We recorded our first confirmed coronavirus case on January 20th, too. What were we doing in America since then? We heard Trump telling us that the coronavirus was a new hoax from the Democrats. For weeks Trump and his administration downplayed the threat from the virus. And he told us that he takes “no responsibility” for the outcomes we are witnessing today. I say, “respondeat superior” or, “let the master answer”. Trump was more worried about the economy than about our health. Without health, there is no wealth.
The Guardian article notes that by the end of January, the White House had all the information it needed to act decisively to stop or slow the spread of the coronavirus. Following their leader, millions of Americans ignored the virus at their peril. They ignored the information already available to them, beseeching them to heed the warnings.
We have no vaccine, no cure, and no way to predict with certainty who will die once infected. We do know that it spreads through the air and through contact with the face. We also know that many of those who died had pre-existing conditions that made them more likely to die from the virus. We also know that asymptomatic people can carry the virus and infect others. To congregate with others now is like playing Russian Roulette. Just one sneeze or cough…
And still, I see some churches insisting on congregating. When I see people who insist on gathering, not following the guidelines, I sigh. When I see people who have to work in a warehouse and their employer is not taking every precaution to keep his employees safe, I am sad. When I see Georgia’s governor Brian Kemp admit that he didn’t know that people could spread COVID-19 even if they are asymptomatic, I roll my eyes. And when I see that Surgeon General Anthony Fauci gets a security detail due to death threats, I see that people are willing to kill in order to remain ignorant.
After reading everything that I could find, I can tell you that no one needs to tell me to stay home. I have a family to protect. I have a job to keep. I am lucky to have health insurance that won’t leave me bankrupt from a $73,000 medical bill, the average cost of a visit to the hospital for COVID-19. I am lucky to be able to work from home.
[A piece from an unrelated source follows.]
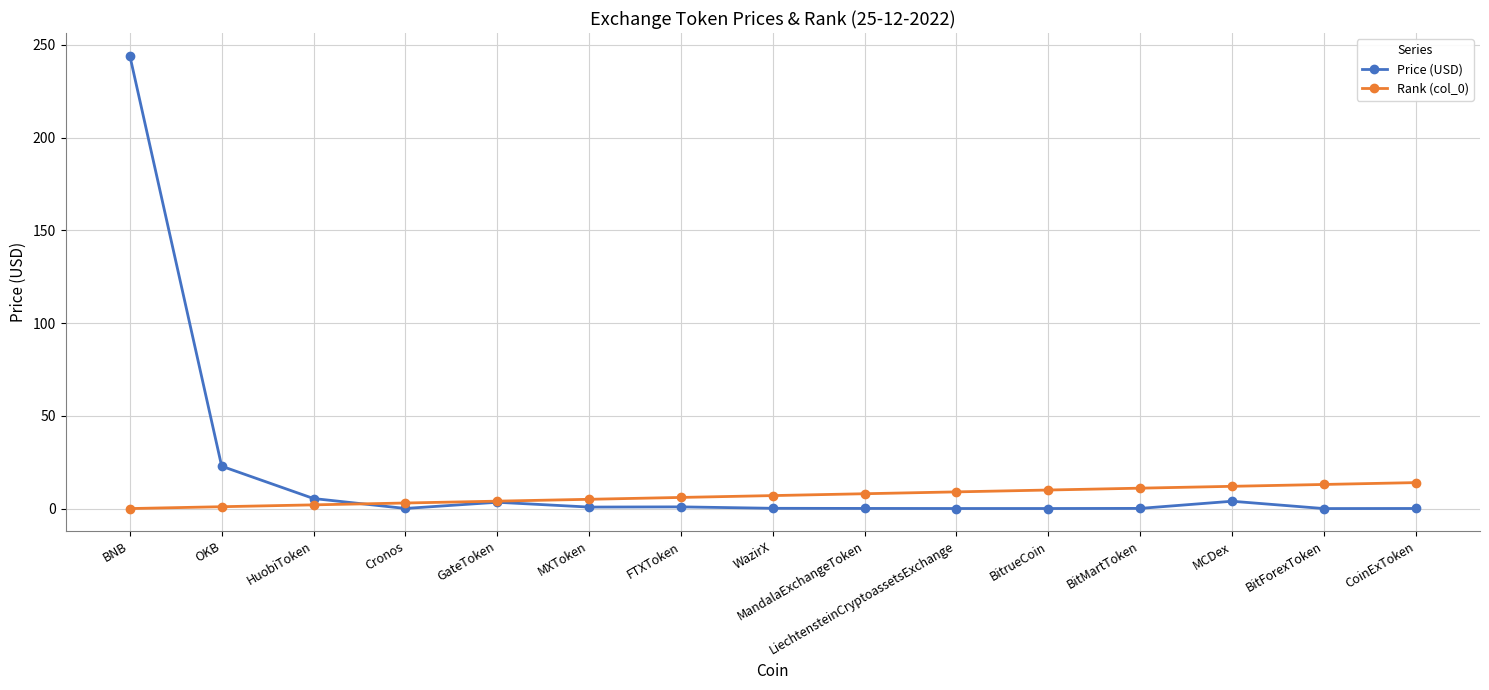

True or false: Price (USD) has more than 1 interior local peaks.

True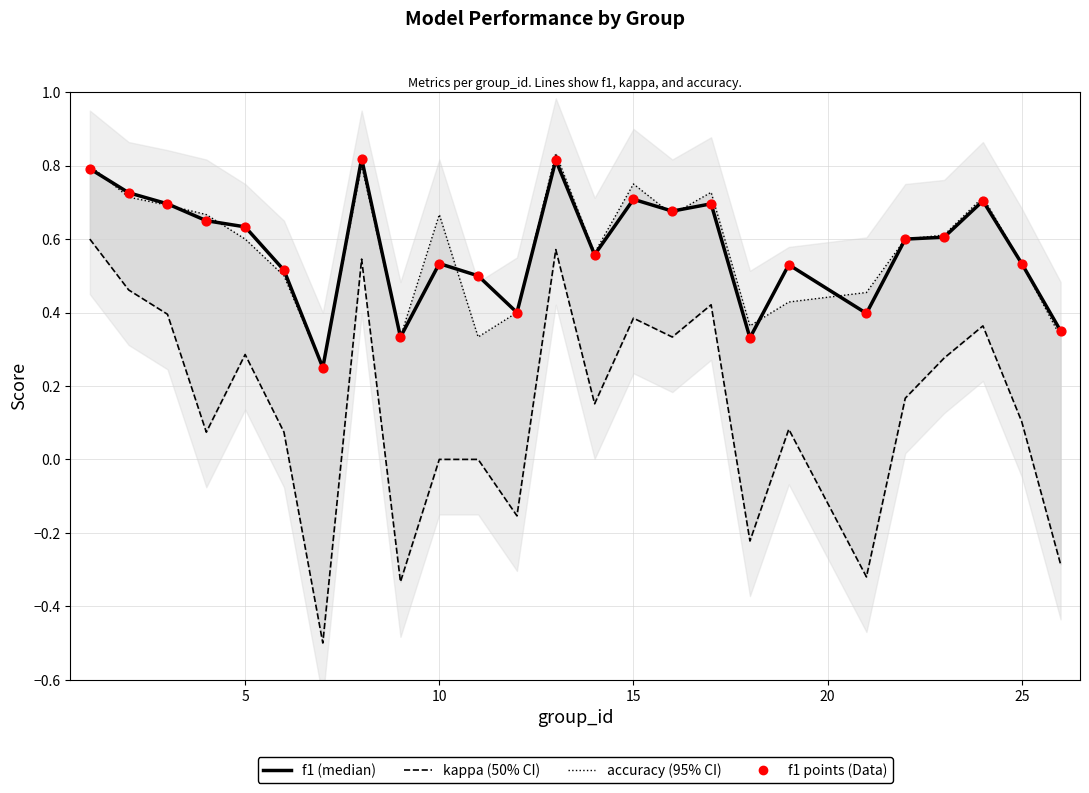

Which series has the largest total across all categories?

f1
But that doesn't mean that I will tempt fate by venturing out. My wife is the designated shopper (hallelujah! — I really dislike shopping), and let her shop knowing that she’s a nut about safety, just like me.
I will wait until after we are on the downward slope from the apex. I will wait until I see the recovery rate rise. I will wait until I see that the coast is clear. I will wait until my gut and my chest — that’s where I find my moral compass — tell me that it’s OK to venture out. I will trust my intuition. I will trust the scientists and the doctors who are working the front lines to solve the problem of the coronavirus, before I ever trust the president.
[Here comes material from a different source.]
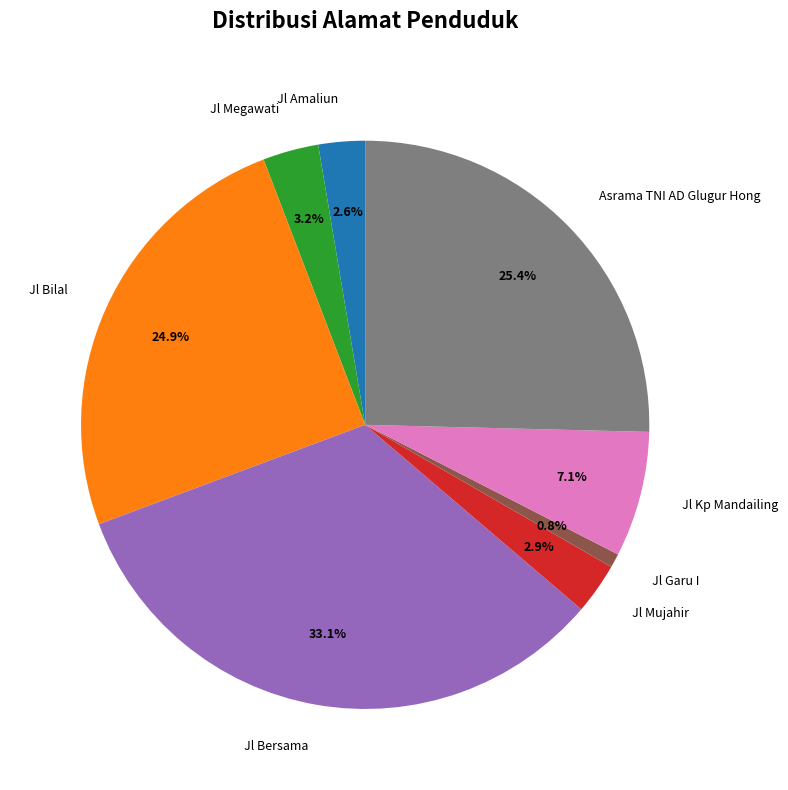

Which slice is the largest?

Jl Bersama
It is exasperating to watch what is happening before me. I accept that I have no control over other people. I can only let them do what they will do and watch. I will take care of myself so that I can care for others and keep them safe. I can observe and learn from the mistakes of others just as they can learn from mine. I can be mindful and stay out of the way until this passes. And it will pass. For the sake of my family and the people I love, my goal is to let the pandemic pass without me.